(Selected passage Opens)

That's what I find so intriguing, if it is as Arabus describes, that the country with the least affinity towards MSA (Lebanon) has ironically produced the highest level of speakers/writers who are proficient in MSA.


----------



## Arabus

إسكندراني said:


> I do know the history. Of course, Lebanon - like Tunisia for example - is a Mediterranean country, and part of the francophone. It cannot be compared to the Gulf - but that doesn't reduce from the fact that it is a crucial Arab country (محورية), and a chief contributor to MSA.



This is your own opinion. Lebanese are definitely great contributors to modern Arab culture, but to say that Lebanon is a "crucial" country, this shows again that you know nothing in history or politics. Lebanon was never crucial. It has actually always been a burden, a playground for other regional and international powers. It is not a real country. The French carved it out in 1861 to use it as a faithful (religious) ally against the Ottomans, but it never stabilized and never became a real country, not to say a crucial country. This is not my personal opinion but this is it what the Lebanese themselves say.


----------



## Arabus

suma said:


> That's what I find so intriguing, if it is as Arabus describes, that the country with the least affinity towards MSA (Lebanon) has ironically produced the highest level of speakers/writers who are proficient in MSA.



Well you know what, before the 20th century I believe that German-speakers produced most of the academic books on Arabic and Arabic culture. To produce books in a particular language does not mean that you like it. Many of those brilliant Lebanese MSA-writers will feel uncomfortable if you call them Arab. The Christians in Lebanon never wanted Lebanon to be called an Arab country until this was forced on them by Syria in 1980's. Many Christians preferred an alliance with Israel instead of being part of the Arab World. This was the reason of the bloody wars of the 1980's in Lebanon. Thousands of Syrians and Muslim Lebanese died in that war so that this country become an Arab country.


----------



## clevermizo

Moderator's Note:


This topic addresses the question about whether or not a Syrian or Lebanese speaker would understand romanized Arabic as described in the original question. This discussion is not about the general political or cultural standing of different countries.

Regards,

clevermizo


----------

(Selected passage Closes)

Exercise requirements: For each statement, say yes or no to whether it agrees with the forum thread, and quote the words that decide it: (a) Arabus says the French carved out Lebanon in 1861; (b) Arabus believes French speakers produced most of the academic books on Arabic before the 20th century; (c) the moderator's note says the discussion concerns the political standing of different countries.

(Data excerpts Opens)

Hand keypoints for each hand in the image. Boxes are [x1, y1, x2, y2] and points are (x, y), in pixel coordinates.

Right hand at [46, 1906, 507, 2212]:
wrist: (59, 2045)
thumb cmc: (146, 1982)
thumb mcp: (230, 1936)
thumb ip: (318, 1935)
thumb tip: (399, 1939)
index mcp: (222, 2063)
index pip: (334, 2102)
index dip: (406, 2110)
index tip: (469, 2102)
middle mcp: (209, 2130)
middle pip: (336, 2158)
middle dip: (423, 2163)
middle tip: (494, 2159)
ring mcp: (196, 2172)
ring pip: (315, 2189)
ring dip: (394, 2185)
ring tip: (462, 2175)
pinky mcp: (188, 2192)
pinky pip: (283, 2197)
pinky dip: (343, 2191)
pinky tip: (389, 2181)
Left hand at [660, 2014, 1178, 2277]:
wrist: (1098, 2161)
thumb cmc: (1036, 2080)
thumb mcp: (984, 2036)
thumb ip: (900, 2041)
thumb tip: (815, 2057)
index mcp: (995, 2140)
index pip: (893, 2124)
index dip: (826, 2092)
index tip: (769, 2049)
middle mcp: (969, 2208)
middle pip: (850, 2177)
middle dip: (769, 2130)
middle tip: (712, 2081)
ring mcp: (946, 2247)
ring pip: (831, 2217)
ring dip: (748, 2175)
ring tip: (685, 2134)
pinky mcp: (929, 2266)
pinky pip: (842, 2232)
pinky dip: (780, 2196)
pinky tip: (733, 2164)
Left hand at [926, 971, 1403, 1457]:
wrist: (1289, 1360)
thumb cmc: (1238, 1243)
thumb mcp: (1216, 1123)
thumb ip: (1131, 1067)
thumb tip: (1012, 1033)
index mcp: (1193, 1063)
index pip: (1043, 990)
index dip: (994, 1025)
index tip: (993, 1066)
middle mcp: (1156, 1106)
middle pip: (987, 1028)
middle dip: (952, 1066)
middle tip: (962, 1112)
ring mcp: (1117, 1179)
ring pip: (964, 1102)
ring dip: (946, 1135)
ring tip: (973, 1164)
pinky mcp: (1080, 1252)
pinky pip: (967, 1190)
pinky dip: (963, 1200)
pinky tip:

(Data excerpts Closes)

Result:
(a) Yes: "The French carved it out in 1861 to use it as a faithful (religious) ally against the Ottomans"
(b) No: "before the 20th century I believe that German-speakers produced most of the academic books on Arabic and Arabic culture"
(c) No: "This discussion is not about the general political or cultural standing of different countries."